A series of records:
▼
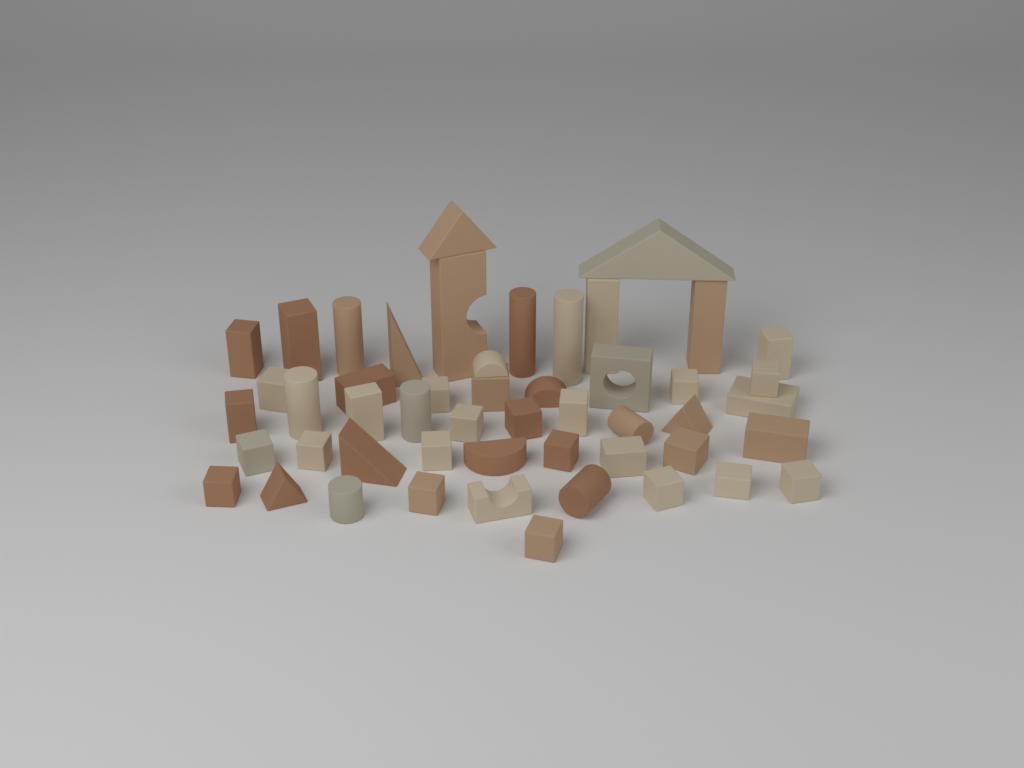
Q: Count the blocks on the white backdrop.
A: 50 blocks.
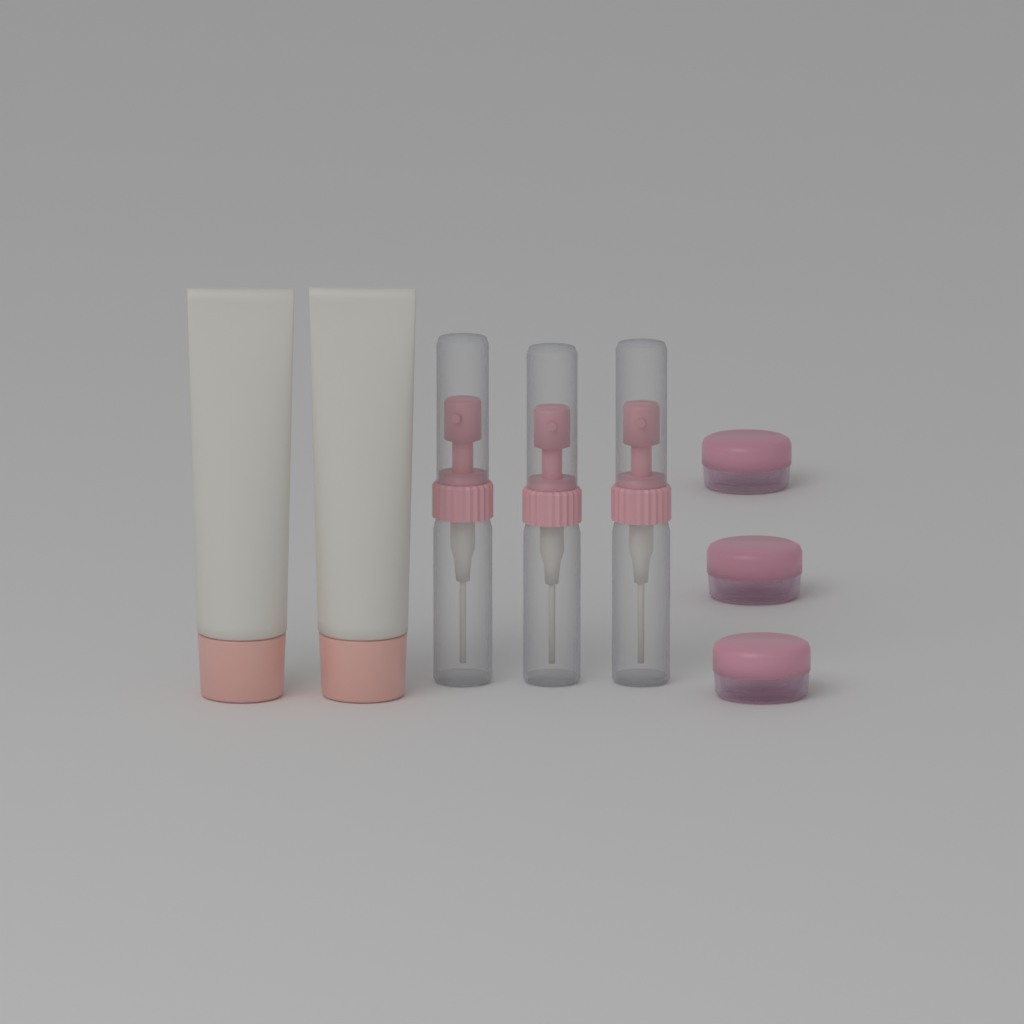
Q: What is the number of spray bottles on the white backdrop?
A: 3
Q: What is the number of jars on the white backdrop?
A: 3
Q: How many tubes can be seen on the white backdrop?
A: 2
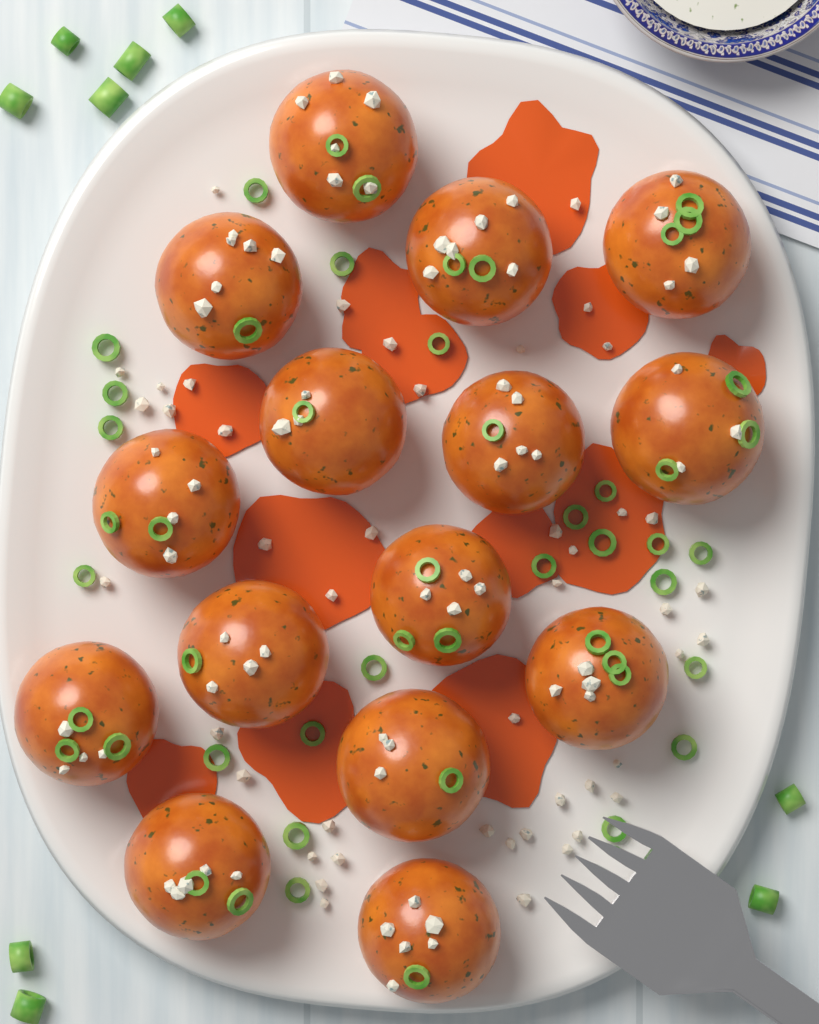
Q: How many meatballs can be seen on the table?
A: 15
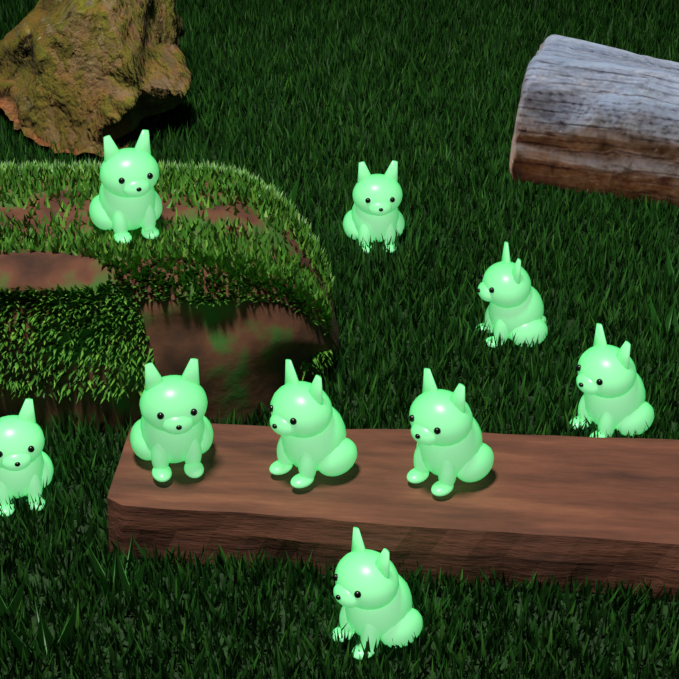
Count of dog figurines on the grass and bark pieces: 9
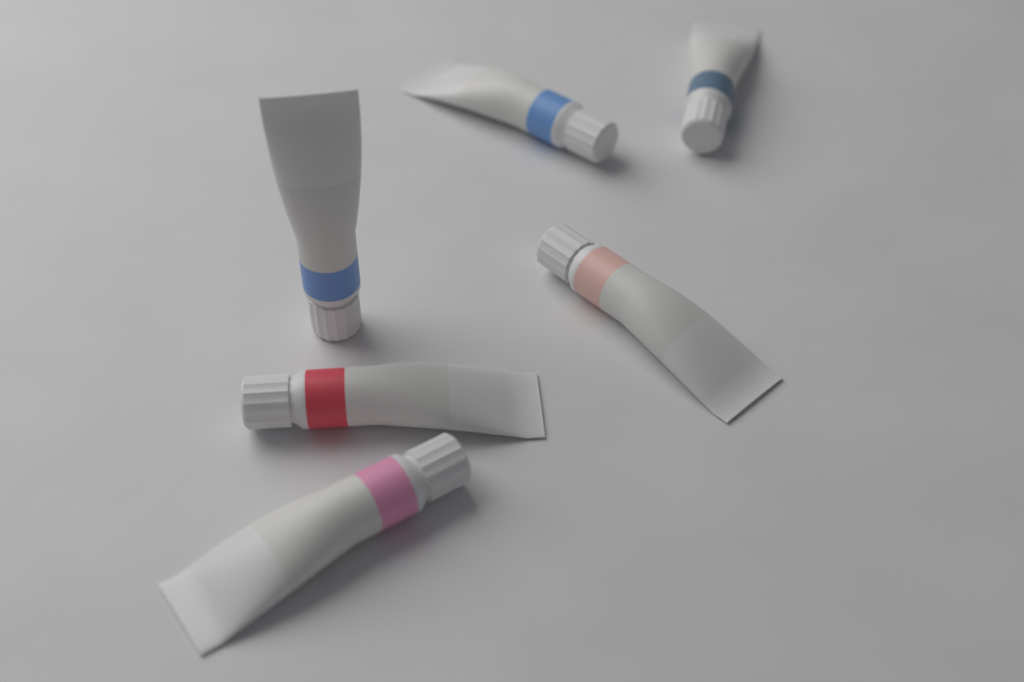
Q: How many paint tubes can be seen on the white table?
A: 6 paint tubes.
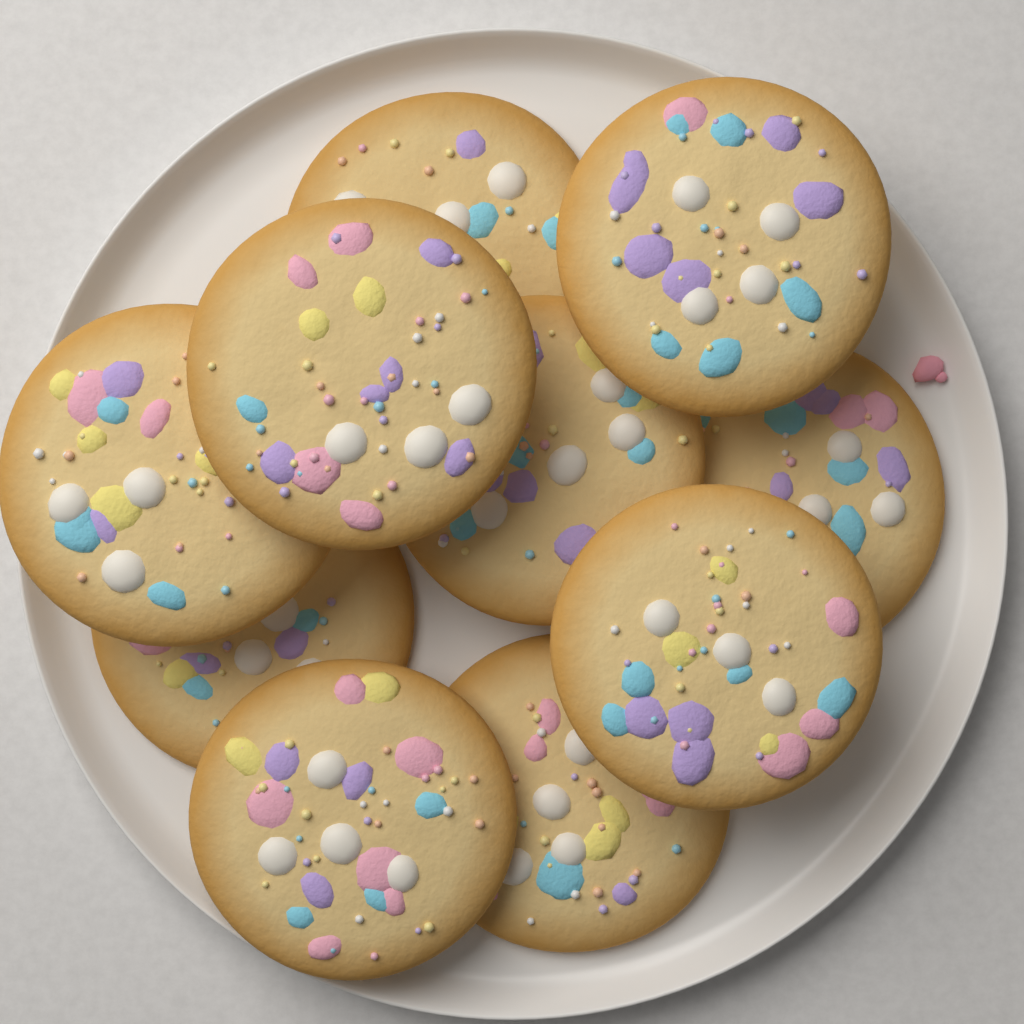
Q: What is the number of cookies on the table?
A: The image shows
▲
Stated exercise:
Convert the material above into a JSON list of strings, with one string for each line and blank lines omitted. Leave the pictures out.

Exercise answer:
[
  "Q: Count the blocks on the white backdrop.",
  "A: 50 blocks.",
  "Q: What is the number of spray bottles on the white backdrop?",
  "A: 3",
  "Q: What is the number of jars on the white backdrop?",
  "A: 3",
  "Q: How many tubes can be seen on the white backdrop?",
  "A: 2",
  "Q: How many meatballs can be seen on the table?",
  "A: 15",
  "Count of dog figurines on the grass and bark pieces: 9",
  "Q: How many paint tubes can be seen on the white table?",
  "A: 6 paint tubes.",
  "Q: What is the number of cookies on the table?",
  "A: The image shows"
]